OPINION: Are tips in Sweden becoming the norm?

Should you tip in Sweden? Habits are changing fast thanks to new technology and a hard-pressed restaurant trade, writes James Savage.

OPINION: Are tips in Sweden becoming the norm?

The Local’s guide to tipping in Sweden is clear: tip for good service if you want to, but don’t feel the pressure: where servers in the US, for instance, rely on tips to live, waiters in Sweden have collectively bargained salaries with long vacations and generous benefits. 

But there are signs that this is changing, and the change is being accelerated by card machines. Now, many machines offer three preset gratuity percentages, usually starting with five percent and going up to fifteen or twenty. Previously they just asked the customer to fill in the total amount they wanted to pay.

This subtle change to a user interface sends a not-so-subtle message to customers: that tipping is expected and that most people are probably doing it. The button for not tipping is either a large-lettered ‘No Tip’ or a more subtle ‘Fortsätt’ or ‘Continue’ (it turns out you can continue without selecting a tip amount, but it’s not immediately clear to the user). 

I’ll confess, when I was first presented with this I was mildly irked: I usually tip if I’ve had table service, but waiting staff are treated as professionals and paid properly, guaranteed by deals with unions; menu prices are correspondingly high. The tip was a genuine token of appreciation.

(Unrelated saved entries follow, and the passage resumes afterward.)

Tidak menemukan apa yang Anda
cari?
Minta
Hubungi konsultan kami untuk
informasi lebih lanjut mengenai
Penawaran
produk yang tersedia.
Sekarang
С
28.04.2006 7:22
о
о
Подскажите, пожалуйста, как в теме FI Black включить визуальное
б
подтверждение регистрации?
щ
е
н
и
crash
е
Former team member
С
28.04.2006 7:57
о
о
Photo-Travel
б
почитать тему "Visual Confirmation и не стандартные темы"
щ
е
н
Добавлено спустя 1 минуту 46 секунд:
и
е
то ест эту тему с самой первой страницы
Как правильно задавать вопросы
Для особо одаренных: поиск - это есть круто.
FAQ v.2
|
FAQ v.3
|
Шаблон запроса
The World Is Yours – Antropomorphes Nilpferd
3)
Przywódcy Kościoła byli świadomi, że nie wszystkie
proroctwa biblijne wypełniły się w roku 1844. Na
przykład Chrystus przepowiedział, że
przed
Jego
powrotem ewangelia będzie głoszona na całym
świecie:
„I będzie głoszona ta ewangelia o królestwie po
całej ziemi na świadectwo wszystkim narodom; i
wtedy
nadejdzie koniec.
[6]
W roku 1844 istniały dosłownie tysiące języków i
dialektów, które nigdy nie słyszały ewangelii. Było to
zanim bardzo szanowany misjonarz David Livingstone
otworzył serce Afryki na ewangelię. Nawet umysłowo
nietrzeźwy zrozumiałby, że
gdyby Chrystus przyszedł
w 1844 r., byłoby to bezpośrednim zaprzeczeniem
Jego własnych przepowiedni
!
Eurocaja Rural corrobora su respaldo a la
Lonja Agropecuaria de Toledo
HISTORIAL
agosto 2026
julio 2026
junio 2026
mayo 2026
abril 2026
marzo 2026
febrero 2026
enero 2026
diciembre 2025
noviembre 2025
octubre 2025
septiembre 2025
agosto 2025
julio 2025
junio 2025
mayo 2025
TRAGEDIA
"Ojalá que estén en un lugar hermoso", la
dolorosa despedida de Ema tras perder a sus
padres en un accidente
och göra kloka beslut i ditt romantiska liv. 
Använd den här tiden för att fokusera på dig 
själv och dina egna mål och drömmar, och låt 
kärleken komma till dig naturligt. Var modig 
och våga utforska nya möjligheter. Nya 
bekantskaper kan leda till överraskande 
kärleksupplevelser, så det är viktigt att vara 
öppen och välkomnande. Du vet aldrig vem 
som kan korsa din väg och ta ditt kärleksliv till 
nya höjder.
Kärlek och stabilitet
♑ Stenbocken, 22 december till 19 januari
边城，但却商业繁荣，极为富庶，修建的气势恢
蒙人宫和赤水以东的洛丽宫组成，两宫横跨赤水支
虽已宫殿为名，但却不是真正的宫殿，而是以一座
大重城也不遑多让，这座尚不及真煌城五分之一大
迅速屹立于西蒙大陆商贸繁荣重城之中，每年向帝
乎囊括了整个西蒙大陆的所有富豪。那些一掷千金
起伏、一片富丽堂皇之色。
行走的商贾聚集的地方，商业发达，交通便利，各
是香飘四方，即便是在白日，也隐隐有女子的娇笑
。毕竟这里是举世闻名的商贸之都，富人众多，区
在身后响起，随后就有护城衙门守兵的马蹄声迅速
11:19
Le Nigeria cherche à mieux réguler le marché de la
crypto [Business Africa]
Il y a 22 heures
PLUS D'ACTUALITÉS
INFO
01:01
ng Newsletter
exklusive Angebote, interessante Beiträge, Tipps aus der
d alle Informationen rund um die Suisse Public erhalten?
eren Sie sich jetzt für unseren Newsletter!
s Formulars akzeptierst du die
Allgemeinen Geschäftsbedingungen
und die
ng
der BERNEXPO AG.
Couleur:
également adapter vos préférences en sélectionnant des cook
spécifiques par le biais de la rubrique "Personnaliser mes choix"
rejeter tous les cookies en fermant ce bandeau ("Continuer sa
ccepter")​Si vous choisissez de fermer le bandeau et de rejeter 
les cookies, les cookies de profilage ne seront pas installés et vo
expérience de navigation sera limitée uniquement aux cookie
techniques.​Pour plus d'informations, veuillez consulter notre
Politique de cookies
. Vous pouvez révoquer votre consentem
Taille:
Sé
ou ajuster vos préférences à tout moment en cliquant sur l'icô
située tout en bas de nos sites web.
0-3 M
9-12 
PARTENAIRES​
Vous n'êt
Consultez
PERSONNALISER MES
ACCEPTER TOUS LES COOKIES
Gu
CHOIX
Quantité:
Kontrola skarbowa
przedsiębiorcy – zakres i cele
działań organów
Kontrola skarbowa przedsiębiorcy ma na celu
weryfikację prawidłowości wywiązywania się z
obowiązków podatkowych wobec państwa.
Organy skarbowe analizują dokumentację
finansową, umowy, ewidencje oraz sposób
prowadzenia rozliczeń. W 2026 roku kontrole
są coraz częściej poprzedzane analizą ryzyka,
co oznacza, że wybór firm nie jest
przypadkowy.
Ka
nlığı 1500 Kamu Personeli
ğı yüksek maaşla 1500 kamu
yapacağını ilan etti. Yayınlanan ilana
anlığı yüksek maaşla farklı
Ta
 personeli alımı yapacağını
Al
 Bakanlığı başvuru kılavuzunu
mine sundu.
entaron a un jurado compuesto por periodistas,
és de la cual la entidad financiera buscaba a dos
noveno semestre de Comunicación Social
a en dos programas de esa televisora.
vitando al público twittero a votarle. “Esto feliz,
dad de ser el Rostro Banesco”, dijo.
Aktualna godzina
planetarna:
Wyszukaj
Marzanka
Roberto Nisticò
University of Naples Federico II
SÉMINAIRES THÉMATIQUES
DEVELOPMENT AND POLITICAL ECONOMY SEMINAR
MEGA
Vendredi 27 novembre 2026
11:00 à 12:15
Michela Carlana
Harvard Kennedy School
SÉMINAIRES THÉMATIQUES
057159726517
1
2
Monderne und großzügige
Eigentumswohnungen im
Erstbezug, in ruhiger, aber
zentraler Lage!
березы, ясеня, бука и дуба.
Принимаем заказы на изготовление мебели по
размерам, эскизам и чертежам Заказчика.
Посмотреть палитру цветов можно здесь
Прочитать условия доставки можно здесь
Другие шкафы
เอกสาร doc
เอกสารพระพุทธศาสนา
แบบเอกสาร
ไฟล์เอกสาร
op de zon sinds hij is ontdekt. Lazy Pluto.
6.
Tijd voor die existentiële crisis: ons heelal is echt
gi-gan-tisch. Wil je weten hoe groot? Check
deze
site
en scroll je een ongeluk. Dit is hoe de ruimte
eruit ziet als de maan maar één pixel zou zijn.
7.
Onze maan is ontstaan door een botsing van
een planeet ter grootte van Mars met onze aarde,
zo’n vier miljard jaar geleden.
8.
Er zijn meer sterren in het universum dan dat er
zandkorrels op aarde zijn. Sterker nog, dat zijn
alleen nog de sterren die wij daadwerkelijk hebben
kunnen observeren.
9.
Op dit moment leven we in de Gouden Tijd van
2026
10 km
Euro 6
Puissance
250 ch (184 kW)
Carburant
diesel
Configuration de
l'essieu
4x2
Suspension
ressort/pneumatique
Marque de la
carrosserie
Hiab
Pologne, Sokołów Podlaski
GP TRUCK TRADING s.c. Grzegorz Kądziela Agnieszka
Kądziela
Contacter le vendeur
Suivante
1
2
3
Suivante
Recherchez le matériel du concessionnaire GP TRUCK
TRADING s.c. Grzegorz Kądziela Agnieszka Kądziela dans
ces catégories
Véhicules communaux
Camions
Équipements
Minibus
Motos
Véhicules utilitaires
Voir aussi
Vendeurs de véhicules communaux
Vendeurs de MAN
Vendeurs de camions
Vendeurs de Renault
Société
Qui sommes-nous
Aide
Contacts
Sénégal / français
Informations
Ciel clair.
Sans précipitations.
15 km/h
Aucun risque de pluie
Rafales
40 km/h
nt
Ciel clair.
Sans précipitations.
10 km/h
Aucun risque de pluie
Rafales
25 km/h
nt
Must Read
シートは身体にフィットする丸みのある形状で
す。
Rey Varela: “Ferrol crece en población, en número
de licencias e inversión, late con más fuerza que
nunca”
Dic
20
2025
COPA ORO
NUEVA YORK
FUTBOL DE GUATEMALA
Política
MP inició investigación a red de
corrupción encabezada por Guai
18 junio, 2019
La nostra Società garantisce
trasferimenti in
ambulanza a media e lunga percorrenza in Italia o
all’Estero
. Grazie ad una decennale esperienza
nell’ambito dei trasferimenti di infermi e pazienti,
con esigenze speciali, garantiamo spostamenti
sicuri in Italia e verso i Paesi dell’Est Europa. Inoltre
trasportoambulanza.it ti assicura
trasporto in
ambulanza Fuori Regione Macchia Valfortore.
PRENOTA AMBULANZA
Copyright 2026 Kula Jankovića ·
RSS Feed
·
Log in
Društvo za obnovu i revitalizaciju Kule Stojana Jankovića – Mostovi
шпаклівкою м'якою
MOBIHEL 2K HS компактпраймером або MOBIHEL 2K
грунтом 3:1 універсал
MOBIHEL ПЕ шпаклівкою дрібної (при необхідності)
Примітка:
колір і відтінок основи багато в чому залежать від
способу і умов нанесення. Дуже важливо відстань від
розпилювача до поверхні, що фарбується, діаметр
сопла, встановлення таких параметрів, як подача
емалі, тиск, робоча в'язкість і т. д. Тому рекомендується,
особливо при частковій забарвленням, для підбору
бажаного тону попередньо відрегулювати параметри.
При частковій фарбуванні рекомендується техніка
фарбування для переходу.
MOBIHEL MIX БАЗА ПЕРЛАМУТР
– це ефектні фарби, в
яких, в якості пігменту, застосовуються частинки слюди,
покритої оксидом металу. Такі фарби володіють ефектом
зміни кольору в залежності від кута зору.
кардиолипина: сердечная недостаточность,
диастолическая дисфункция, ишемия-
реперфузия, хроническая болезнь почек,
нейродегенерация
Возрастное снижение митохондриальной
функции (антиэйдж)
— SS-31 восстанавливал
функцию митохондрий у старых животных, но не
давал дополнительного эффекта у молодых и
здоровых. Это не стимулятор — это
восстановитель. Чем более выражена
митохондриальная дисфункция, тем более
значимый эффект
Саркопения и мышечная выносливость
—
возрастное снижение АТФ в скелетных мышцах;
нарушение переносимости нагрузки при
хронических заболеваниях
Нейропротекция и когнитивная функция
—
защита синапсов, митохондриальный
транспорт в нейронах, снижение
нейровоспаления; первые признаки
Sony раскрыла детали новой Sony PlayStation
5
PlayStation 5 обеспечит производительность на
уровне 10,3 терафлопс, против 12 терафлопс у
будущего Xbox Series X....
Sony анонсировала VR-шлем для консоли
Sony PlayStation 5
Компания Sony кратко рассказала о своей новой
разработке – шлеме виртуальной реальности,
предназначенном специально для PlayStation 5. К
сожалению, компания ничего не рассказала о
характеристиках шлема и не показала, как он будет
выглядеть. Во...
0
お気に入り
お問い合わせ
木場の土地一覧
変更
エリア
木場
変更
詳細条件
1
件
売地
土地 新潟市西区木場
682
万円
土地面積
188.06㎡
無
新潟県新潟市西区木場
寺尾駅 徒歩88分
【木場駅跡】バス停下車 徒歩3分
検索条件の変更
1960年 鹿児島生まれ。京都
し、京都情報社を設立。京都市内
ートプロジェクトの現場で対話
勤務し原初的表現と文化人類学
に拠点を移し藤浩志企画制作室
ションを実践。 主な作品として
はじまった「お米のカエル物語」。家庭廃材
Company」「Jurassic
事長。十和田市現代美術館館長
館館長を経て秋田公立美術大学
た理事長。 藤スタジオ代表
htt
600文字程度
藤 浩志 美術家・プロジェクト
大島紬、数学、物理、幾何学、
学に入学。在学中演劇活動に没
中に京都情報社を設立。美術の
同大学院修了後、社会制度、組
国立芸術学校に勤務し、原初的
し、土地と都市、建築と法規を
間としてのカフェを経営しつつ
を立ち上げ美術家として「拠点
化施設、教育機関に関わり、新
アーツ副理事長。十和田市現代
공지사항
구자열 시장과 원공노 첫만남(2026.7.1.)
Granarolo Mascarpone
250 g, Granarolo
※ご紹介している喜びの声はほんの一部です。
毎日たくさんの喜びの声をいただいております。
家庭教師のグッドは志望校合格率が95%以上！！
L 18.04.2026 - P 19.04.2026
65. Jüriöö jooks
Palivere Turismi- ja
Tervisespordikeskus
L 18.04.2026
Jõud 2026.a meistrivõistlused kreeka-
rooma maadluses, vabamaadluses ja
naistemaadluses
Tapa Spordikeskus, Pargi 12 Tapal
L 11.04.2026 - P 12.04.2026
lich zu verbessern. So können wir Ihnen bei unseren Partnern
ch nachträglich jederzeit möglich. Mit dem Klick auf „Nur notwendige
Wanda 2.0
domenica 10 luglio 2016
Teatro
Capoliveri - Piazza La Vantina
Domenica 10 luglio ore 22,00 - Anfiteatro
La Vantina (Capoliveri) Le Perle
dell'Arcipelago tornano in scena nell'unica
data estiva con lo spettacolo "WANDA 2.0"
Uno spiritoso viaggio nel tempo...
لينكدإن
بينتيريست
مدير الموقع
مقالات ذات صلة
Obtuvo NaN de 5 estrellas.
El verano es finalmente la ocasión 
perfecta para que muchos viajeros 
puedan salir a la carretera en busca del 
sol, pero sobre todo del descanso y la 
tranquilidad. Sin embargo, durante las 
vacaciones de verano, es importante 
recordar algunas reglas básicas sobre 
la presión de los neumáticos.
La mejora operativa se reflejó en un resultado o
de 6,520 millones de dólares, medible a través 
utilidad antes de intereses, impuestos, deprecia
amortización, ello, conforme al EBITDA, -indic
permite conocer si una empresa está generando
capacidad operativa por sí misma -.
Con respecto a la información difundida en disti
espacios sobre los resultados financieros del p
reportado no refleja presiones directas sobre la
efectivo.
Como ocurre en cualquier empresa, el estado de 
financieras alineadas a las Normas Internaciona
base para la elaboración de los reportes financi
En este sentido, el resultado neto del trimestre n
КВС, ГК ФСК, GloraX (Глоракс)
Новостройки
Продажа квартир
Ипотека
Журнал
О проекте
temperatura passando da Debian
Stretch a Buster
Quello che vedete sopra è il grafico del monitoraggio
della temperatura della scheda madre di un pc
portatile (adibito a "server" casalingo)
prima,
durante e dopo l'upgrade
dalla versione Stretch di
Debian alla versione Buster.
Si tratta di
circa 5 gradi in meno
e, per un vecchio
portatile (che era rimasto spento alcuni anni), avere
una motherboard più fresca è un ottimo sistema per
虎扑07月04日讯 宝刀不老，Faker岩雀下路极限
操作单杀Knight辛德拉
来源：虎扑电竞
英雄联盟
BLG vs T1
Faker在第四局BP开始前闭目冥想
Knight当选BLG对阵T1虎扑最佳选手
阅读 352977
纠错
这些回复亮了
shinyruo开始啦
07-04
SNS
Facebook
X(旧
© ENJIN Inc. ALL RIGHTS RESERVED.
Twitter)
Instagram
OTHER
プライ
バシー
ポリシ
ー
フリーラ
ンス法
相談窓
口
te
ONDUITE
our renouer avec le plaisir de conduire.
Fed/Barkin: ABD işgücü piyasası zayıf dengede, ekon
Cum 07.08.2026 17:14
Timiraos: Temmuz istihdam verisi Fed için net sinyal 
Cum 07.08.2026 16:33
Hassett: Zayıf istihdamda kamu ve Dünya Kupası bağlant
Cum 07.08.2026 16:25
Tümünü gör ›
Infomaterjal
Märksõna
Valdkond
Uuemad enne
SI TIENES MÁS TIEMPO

But when I tweeted something to this effect (a tweet that went strangely viral), the responses I got made me think. Many people pointed out that the restaurant trade in Sweden is under enormous pressure, with rising costs, the after-effects of Covid and difficulties recruiting. And as Sweden has become more cosmopolitain, adding ten percent to the bill comes naturally to many.

Boulebar, a restaurant and bar chain with branches around Sweden and Denmark, had a longstanding policy of not accepting tips at all, reasoning that they were outdated and put diners in an uncomfortable position. But in 2021 CEO Henrik Kruse decided to change tack:

“It was a purely financial decision. We were under pressure due to Covid, and we had to keep wages down, so bringing back tips was the solution,” he said, adding that he has a collective agreement and staff also get a union bargained salary, before tips.

Yet for Kruse the new machines, with their pre-set tipping percentages, take things too far:

“We don’t use it, because it makes it even clearer that you’re asking for money. The guest should feel free not to tip. It’s more important for us that the guest feels free to tell people they’re satisfied.”

But for those restaurants that have adopted the new interfaces, the effect has been dramatic. Card processing company Kassacentralen, which was one of the first to launch this feature in Sweden, told Svenska Dagbladet this week that the feature had led to tips for the average establishment doubling, with some places seeing them rise six-fold.

Even unions are relaxed about tipping these days, perhaps understanding that they’re a significant extra income for their members. Union representatives have often in the past spoken out against tipping, arguing that the practice is demeaning to staff and that tips were spread unevenly, with staff in cafés or fast food joints getting nothing at all. But when I called the Swedish Hotel and Restaurant Union (HRF), a spokesman said that the union had no view on the practice, and it was a matter for staff, business owners and customers to decide.

So is tipping now expected in Sweden? The old advice probably still stands; waiters are still not as reliant on tips as staff in many other countries, so a lavish tip is not necessary. But as Swedes start to tip more generously, you might stick out if you leave nothing at all.